WRITTEN TASK
Please put the entries, from the first line through the line containing "满剌加，在占城南。顺风八日至龙牙门，又西行二日即至。或云即古顿逊，唐哥罗富沙。" (both included), into a JSON list of strings with one string per line. Omit blank lines and leave the pictures out of the answer.
GIVEN RECORDS Block Start
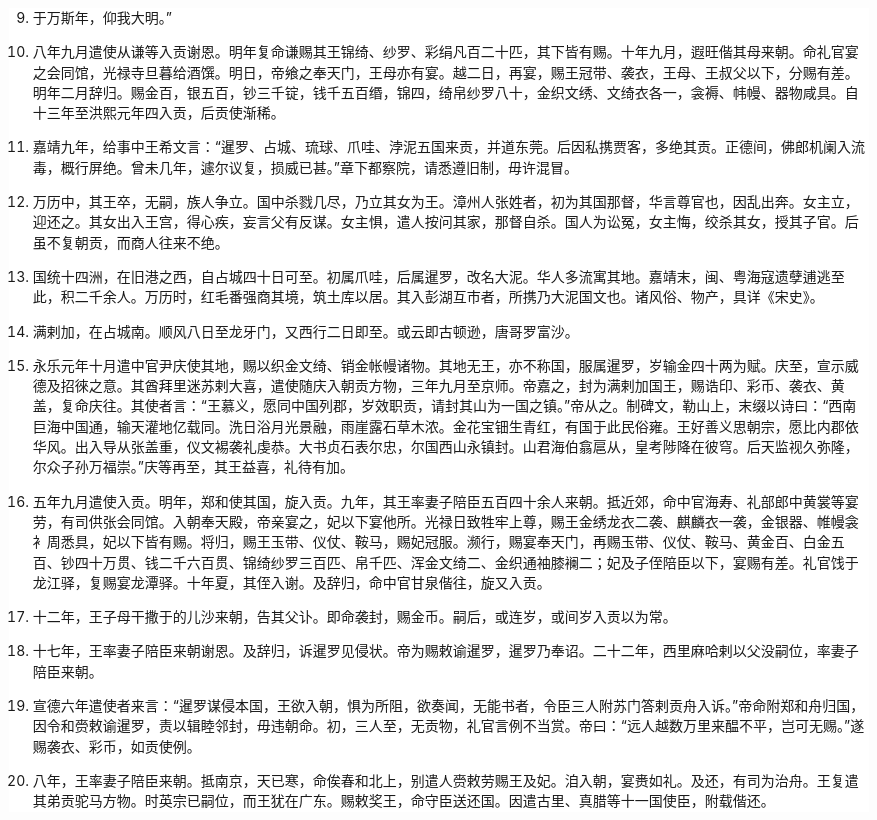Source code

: 9. <span id="列传第二百十三_外国六-浡泥_满剌加_苏门答剌_须文达那_苏禄_西洋琐里_琐里_览邦淡巴百花_彭亨_那孤儿_黎伐_南渤利_阿鲁_柔佛_丁机宜_巴喇西_佛郎机_和兰-9"></span>
于万斯年，仰我大明。”

10. <span id="列传第二百十三_外国六-浡泥_满剌加_苏门答剌_须文达那_苏禄_西洋琐里_琐里_览邦淡巴百花_彭亨_那孤儿_黎伐_南渤利_阿鲁_柔佛_丁机宜_巴喇西_佛郎机_和兰-10"></span>
八年九月遣使从谦等入贡谢恩。明年复命谦赐其王锦绮、纱罗、彩绢凡百二十匹，其下皆有赐。十年九月，遐旺偕其母来朝。命礼官宴之会同馆，光禄寺旦暮给酒馔。明日，帝飨之奉天门，王母亦有宴。越二日，再宴，赐王冠带、袭衣，王母、王叔父以下，分赐有差。明年二月辞归。赐金百，银五百，钞三千锭，钱千五百缗，锦四，绮帛纱罗八十，金织文绣、文绮衣各一，衾褥、帏幔、器物咸具。自十三年至洪熙元年四入贡，后贡使渐稀。

11. <span id="列传第二百十三_外国六-浡泥_满剌加_苏门答剌_须文达那_苏禄_西洋琐里_琐里_览邦淡巴百花_彭亨_那孤儿_黎伐_南渤利_阿鲁_柔佛_丁机宜_巴喇西_佛郎机_和兰-11"></span>
嘉靖九年，给事中王希文言：“暹罗、占城、琉球、爪哇、浡泥五国来贡，并道东莞。后因私携贾客，多绝其贡。正德间，佛郎机阑入流毒，概行屏绝。曾未几年，遽尔议复，损威已甚。”章下都察院，请悉遵旧制，毋许混冒。

12. <span id="列传第二百十三_外国六-浡泥_满剌加_苏门答剌_须文达那_苏禄_西洋琐里_琐里_览邦淡巴百花_彭亨_那孤儿_黎伐_南渤利_阿鲁_柔佛_丁机宜_巴喇西_佛郎机_和兰-12"></span>
万历中，其王卒，无嗣，族人争立。国中杀戮几尽，乃立其女为王。漳州人张姓者，初为其国那督，华言尊官也，因乱出奔。女主立，迎还之。其女出入王宫，得心疾，妄言父有反谋。女主惧，遣人按问其家，那督自杀。国人为讼冤，女主悔，绞杀其女，授其子官。后虽不复朝贡，而商人往来不绝。

13. <span id="列传第二百十三_外国六-浡泥_满剌加_苏门答剌_须文达那_苏禄_西洋琐里_琐里_览邦淡巴百花_彭亨_那孤儿_黎伐_南渤利_阿鲁_柔佛_丁机宜_巴喇西_佛郎机_和兰-13"></span>
国统十四洲，在旧港之西，自占城四十日可至。初属爪哇，后属暹罗，改名大泥。华人多流寓其地。嘉靖末，闽、粤海寇遗孽逋逃至此，积二千余人。万历时，红毛番强商其境，筑土库以居。其入彭湖互市者，所携乃大泥国文也。诸风俗、物产，具详《宋史》。

14. <span id="列传第二百十三_外国六-浡泥_满剌加_苏门答剌_须文达那_苏禄_西洋琐里_琐里_览邦淡巴百花_彭亨_那孤儿_黎伐_南渤利_阿鲁_柔佛_丁机宜_巴喇西_佛郎机_和兰-14"></span>
满剌加，在占城南。顺风八日至龙牙门，又西行二日即至。或云即古顿逊，唐哥罗富沙。

15. <span id="列传第二百十三_外国六-浡泥_满剌加_苏门答剌_须文达那_苏禄_西洋琐里_琐里_览邦淡巴百花_彭亨_那孤儿_黎伐_南渤利_阿鲁_柔佛_丁机宜_巴喇西_佛郎机_和兰-15"></span>
永乐元年十月遣中官尹庆使其地，赐以织金文绮、销金帐幔诸物。其地无王，亦不称国，服属暹罗，岁输金四十两为赋。庆至，宣示威德及招徠之意。其酋拜里迷苏剌大喜，遣使随庆入朝贡方物，三年九月至京师。帝嘉之，封为满剌加国王，赐诰印、彩币、袭衣、黄盖，复命庆往。其使者言：“王慕义，愿同中国列郡，岁效职贡，请封其山为一国之镇。”帝从之。制碑文，勒山上，末缀以诗曰：“西南巨海中国通，输天灌地亿载同。洗日浴月光景融，雨崖露石草木浓。金花宝钿生青红，有国于此民俗雍。王好善义思朝宗，愿比内郡依华风。出入导从张盖重，仪文裼袭礼虔恭。大书贞石表尔忠，尔国西山永镇封。山君海伯翕扈从，皇考陟降在彼穹。后天监视久弥隆，尔众子孙万福崇。”庆等再至，其王益喜，礼待有加。

16. <span id="列传第二百十三_外国六-浡泥_满剌加_苏门答剌_须文达那_苏禄_西洋琐里_琐里_览邦淡巴百花_彭亨_那孤儿_黎伐_南渤利_阿鲁_柔佛_丁机宜_巴喇西_佛郎机_和兰-16"></span>
五年九月遣使入贡。明年，郑和使其国，旋入贡。九年，其王率妻子陪臣五百四十余人来朝。抵近郊，命中官海寿、礼部郎中黄裳等宴劳，有司供张会同馆。入朝奉天殿，帝亲宴之，妃以下宴他所。光禄日致牲牢上尊，赐王金绣龙衣二袭、麒麟衣一袭，金银器、帷幔衾衤周悉具，妃以下皆有赐。将归，赐王玉带、仪仗、鞍马，赐妃冠服。濒行，赐宴奉天门，再赐玉带、仪仗、鞍马、黄金百、白金五百、钞四十万贯、钱二千六百贯、锦绮纱罗三百匹、帛千匹、浑金文绮二、金织通袖膝襕二；妃及子侄陪臣以下，宴赐有差。礼官饯于龙江驿，复赐宴龙潭驿。十年夏，其侄入谢。及辞归，命中官甘泉偕往，旋又入贡。

17. <span id="列传第二百十三_外国六-浡泥_满剌加_苏门答剌_须文达那_苏禄_西洋琐里_琐里_览邦淡巴百花_彭亨_那孤儿_黎伐_南渤利_阿鲁_柔佛_丁机宜_巴喇西_佛郎机_和兰-17"></span>
十二年，王子母干撒于的儿沙来朝，告其父讣。即命袭封，赐金币。嗣后，或连岁，或间岁入贡以为常。

18. <span id="列传第二百十三_外国六-浡泥_满剌加_苏门答剌_须文达那_苏禄_西洋琐里_琐里_览邦淡巴百花_彭亨_那孤儿_黎伐_南渤利_阿鲁_柔佛_丁机宜_巴喇西_佛郎机_和兰-18"></span>
十七年，王率妻子陪臣来朝谢恩。及辞归，诉暹罗见侵状。帝为赐敕谕暹罗，暹罗乃奉诏。二十二年，西里麻哈剌以父没嗣位，率妻子陪臣来朝。

19. <span id="列传第二百十三_外国六-浡泥_满剌加_苏门答剌_须文达那_苏禄_西洋琐里_琐里_览邦淡巴百花_彭亨_那孤儿_黎伐_南渤利_阿鲁_柔佛_丁机宜_巴喇西_佛郎机_和兰-19"></span>
宣德六年遣使者来言：“暹罗谋侵本国，王欲入朝，惧为所阻，欲奏闻，无能书者，令臣三人附苏门答剌贡舟入诉。”帝命附郑和舟归国，因令和赍敕谕暹罗，责以辑睦邻封，毋违朝命。初，三人至，无贡物，礼官言例不当赏。帝曰：“远人越数万里来醖不平，岂可无赐。”遂赐袭衣、彩币，如贡使例。

20. <span id="列传第二百十三_外国六-浡泥_满剌加_苏门答剌_须文达那_苏禄_西洋琐里_琐里_览邦淡巴百花_彭亨_那孤儿_黎伐_南渤利_阿鲁_柔佛_丁机宜_巴喇西_佛郎机_和兰-20"></span>
八年，王率妻子陪臣来朝。抵南京，天已寒，命俟春和北上，别遣人赍敕劳赐王及妃。洎入朝，宴赉如礼。及还，有司为治舟。王复遣其弟贡驼马方物。时英宗已嗣位，而王犹在广东。赐敕奖王，命守臣送还国。因遣古里、真腊等十一国使臣，附载偕还。
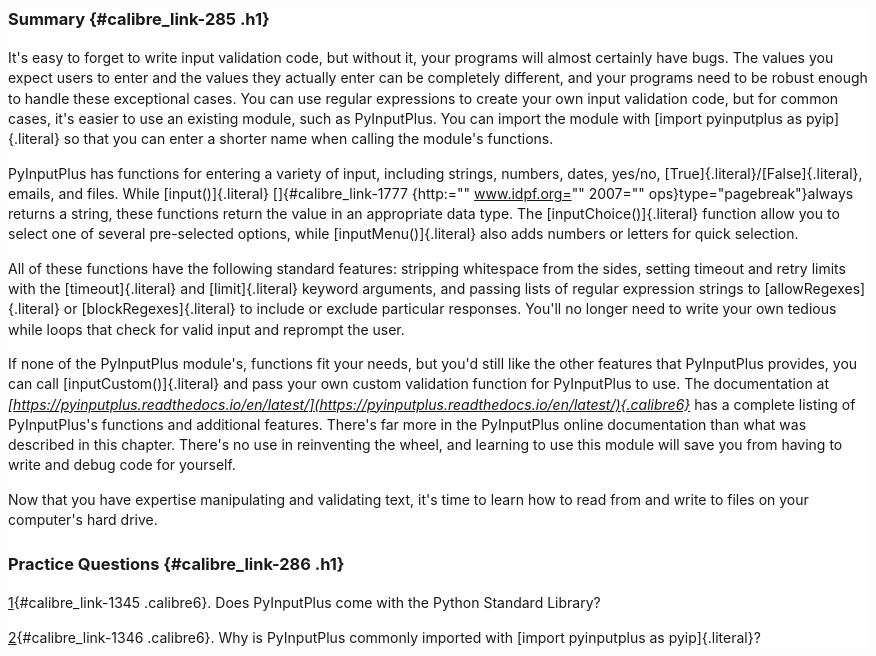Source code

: ### **Summary** {#calibre_link-285 .h1}

It's easy to forget to write input validation code, but without it, your
programs will almost certainly have bugs. The values you expect users to
enter and the values they actually enter can be completely different,
and your programs need to be robust enough to handle these exceptional
cases. You can use regular expressions to create your own input
validation code, but for common cases, it's easier to use an existing
module, such as PyInputPlus. You can import the module with [import
pyinputplus as pyip]{.literal} so that you can enter a shorter name when
calling the module's functions.

PyInputPlus has functions for entering a variety of input, including
strings, numbers, dates, yes/no, [True]{.literal}/[False]{.literal},
emails, and files. While [input()]{.literal} []{#calibre_link-1777
{http:="" www.idpf.org="" 2007="" ops}type="pagebreak"}always returns a
string, these functions return the value in an appropriate data type.
The [inputChoice()]{.literal} function allow you to select one of
several pre-selected options, while [inputMenu()]{.literal} also adds
numbers or letters for quick selection.

All of these functions have the following standard features: stripping
whitespace from the sides, setting timeout and retry limits with the
[timeout]{.literal} and [limit]{.literal} keyword arguments, and passing
lists of regular expression strings to [allowRegexes]{.literal} or
[blockRegexes]{.literal} to include or exclude particular responses.
You\'ll no longer need to write your own tedious while loops that check
for valid input and reprompt the user.

If none of the PyInputPlus module's, functions fit your needs, but you'd
still like the other features that PyInputPlus provides, you can call
[inputCustom()]{.literal} and pass your own custom validation function
for PyInputPlus to use. The documentation at
*[https://pyinputplus.readthedocs.io/en/latest/](https://pyinputplus.readthedocs.io/en/latest/){.calibre6}*
has a complete listing of PyInputPlus's functions and additional
features. There's far more in the PyInputPlus online documentation than
what was described in this chapter. There's no use in reinventing the
wheel, and learning to use this module will save you from having to
write and debug code for yourself.

Now that you have expertise manipulating and validating text, it's time
to learn how to read from and write to files on your computer's hard
drive.

### **Practice Questions** {#calibre_link-286 .h1}

[1](#calibre_link-1098){#calibre_link-1345 .calibre6}. Does PyInputPlus
come with the Python Standard Library?

[2](#calibre_link-1099){#calibre_link-1346 .calibre6}. Why is
PyInputPlus commonly imported with [import pyinputplus as
pyip]{.literal}?
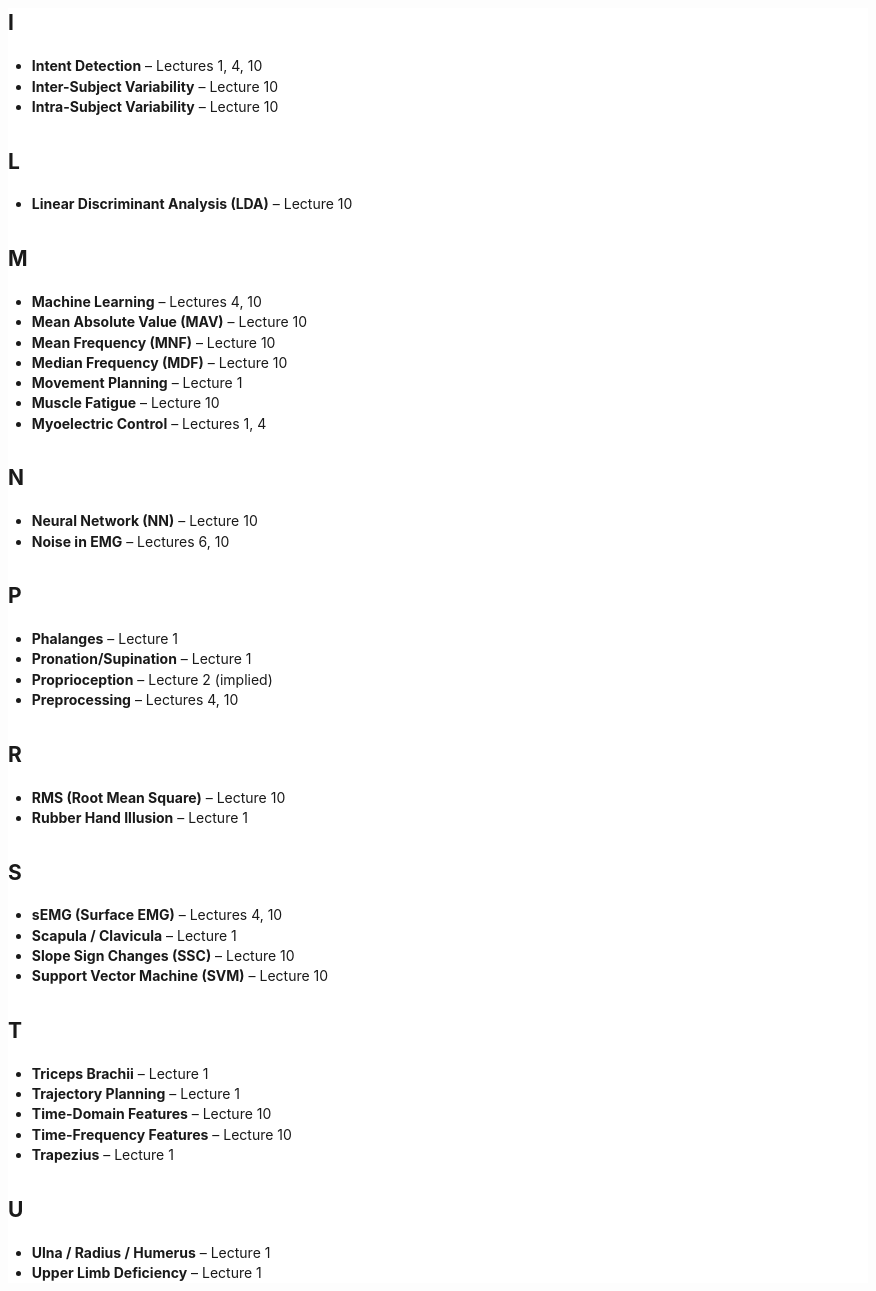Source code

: ## I
- **Intent Detection** – Lectures 1, 4, 10
- **Inter-Subject Variability** – Lecture 10
- **Intra-Subject Variability** – Lecture 10

## L
- **Linear Discriminant Analysis (LDA)** – Lecture 10

## M
- **Machine Learning** – Lectures 4, 10
- **Mean Absolute Value (MAV)** – Lecture 10
- **Mean Frequency (MNF)** – Lecture 10
- **Median Frequency (MDF)** – Lecture 10
- **Movement Planning** – Lecture 1
- **Muscle Fatigue** – Lecture 10
- **Myoelectric Control** – Lectures 1, 4

## N
- **Neural Network (NN)** – Lecture 10
- **Noise in EMG** – Lectures 6, 10

## P
- **Phalanges** – Lecture 1
- **Pronation/Supination** – Lecture 1
- **Proprioception** – Lecture 2 (implied)
- **Preprocessing** – Lectures 4, 10

## R
- **RMS (Root Mean Square)** – Lecture 10
- **Rubber Hand Illusion** – Lecture 1

## S
- **sEMG (Surface EMG)** – Lectures 4, 10
- **Scapula / Clavicula** – Lecture 1
- **Slope Sign Changes (SSC)** – Lecture 10
- **Support Vector Machine (SVM)** – Lecture 10

## T
- **Triceps Brachii** – Lecture 1
- **Trajectory Planning** – Lecture 1
- **Time-Domain Features** – Lecture 10
- **Time-Frequency Features** – Lecture 10
- **Trapezius** – Lecture 1

## U
- **Ulna / Radius / Humerus** – Lecture 1
- **Upper Limb Deficiency** – Lecture 1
GIVEN RECORDS Block End
TASK OUTPUT
[
  "Source code",
  ": 9. <span id=\"列传第二百十三_外国六-浡泥_满剌加_苏门答剌_须文达那_苏禄_西洋琐里_琐里_览邦淡巴百花_彭亨_那孤儿_黎伐_南渤利_阿鲁_柔佛_丁机宜_巴喇西_佛郎机_和兰-9\"></span>",
  "于万斯年，仰我大明。”",
  "10. <span id=\"列传第二百十三_外国六-浡泥_满剌加_苏门答剌_须文达那_苏禄_西洋琐里_琐里_览邦淡巴百花_彭亨_那孤儿_黎伐_南渤利_阿鲁_柔佛_丁机宜_巴喇西_佛郎机_和兰-10\"></span>",
  "八年九月遣使从谦等入贡谢恩。明年复命谦赐其王锦绮、纱罗、彩绢凡百二十匹，其下皆有赐。十年九月，遐旺偕其母来朝。命礼官宴之会同馆，光禄寺旦暮给酒馔。明日，帝飨之奉天门，王母亦有宴。越二日，再宴，赐王冠带、袭衣，王母、王叔父以下，分赐有差。明年二月辞归。赐金百，银五百，钞三千锭，钱千五百缗，锦四，绮帛纱罗八十，金织文绣、文绮衣各一，衾褥、帏幔、器物咸具。自十三年至洪熙元年四入贡，后贡使渐稀。",
  "11. <span id=\"列传第二百十三_外国六-浡泥_满剌加_苏门答剌_须文达那_苏禄_西洋琐里_琐里_览邦淡巴百花_彭亨_那孤儿_黎伐_南渤利_阿鲁_柔佛_丁机宜_巴喇西_佛郎机_和兰-11\"></span>",
  "嘉靖九年，给事中王希文言：“暹罗、占城、琉球、爪哇、浡泥五国来贡，并道东莞。后因私携贾客，多绝其贡。正德间，佛郎机阑入流毒，概行屏绝。曾未几年，遽尔议复，损威已甚。”章下都察院，请悉遵旧制，毋许混冒。",
  "12. <span id=\"列传第二百十三_外国六-浡泥_满剌加_苏门答剌_须文达那_苏禄_西洋琐里_琐里_览邦淡巴百花_彭亨_那孤儿_黎伐_南渤利_阿鲁_柔佛_丁机宜_巴喇西_佛郎机_和兰-12\"></span>",
  "万历中，其王卒，无嗣，族人争立。国中杀戮几尽，乃立其女为王。漳州人张姓者，初为其国那督，华言尊官也，因乱出奔。女主立，迎还之。其女出入王宫，得心疾，妄言父有反谋。女主惧，遣人按问其家，那督自杀。国人为讼冤，女主悔，绞杀其女，授其子官。后虽不复朝贡，而商人往来不绝。",
  "13. <span id=\"列传第二百十三_外国六-浡泥_满剌加_苏门答剌_须文达那_苏禄_西洋琐里_琐里_览邦淡巴百花_彭亨_那孤儿_黎伐_南渤利_阿鲁_柔佛_丁机宜_巴喇西_佛郎机_和兰-13\"></span>",
  "国统十四洲，在旧港之西，自占城四十日可至。初属爪哇，后属暹罗，改名大泥。华人多流寓其地。嘉靖末，闽、粤海寇遗孽逋逃至此，积二千余人。万历时，红毛番强商其境，筑土库以居。其入彭湖互市者，所携乃大泥国文也。诸风俗、物产，具详《宋史》。",
  "14. <span id=\"列传第二百十三_外国六-浡泥_满剌加_苏门答剌_须文达那_苏禄_西洋琐里_琐里_览邦淡巴百花_彭亨_那孤儿_黎伐_南渤利_阿鲁_柔佛_丁机宜_巴喇西_佛郎机_和兰-14\"></span>",
  "满剌加，在占城南。顺风八日至龙牙门，又西行二日即至。或云即古顿逊，唐哥罗富沙。"
]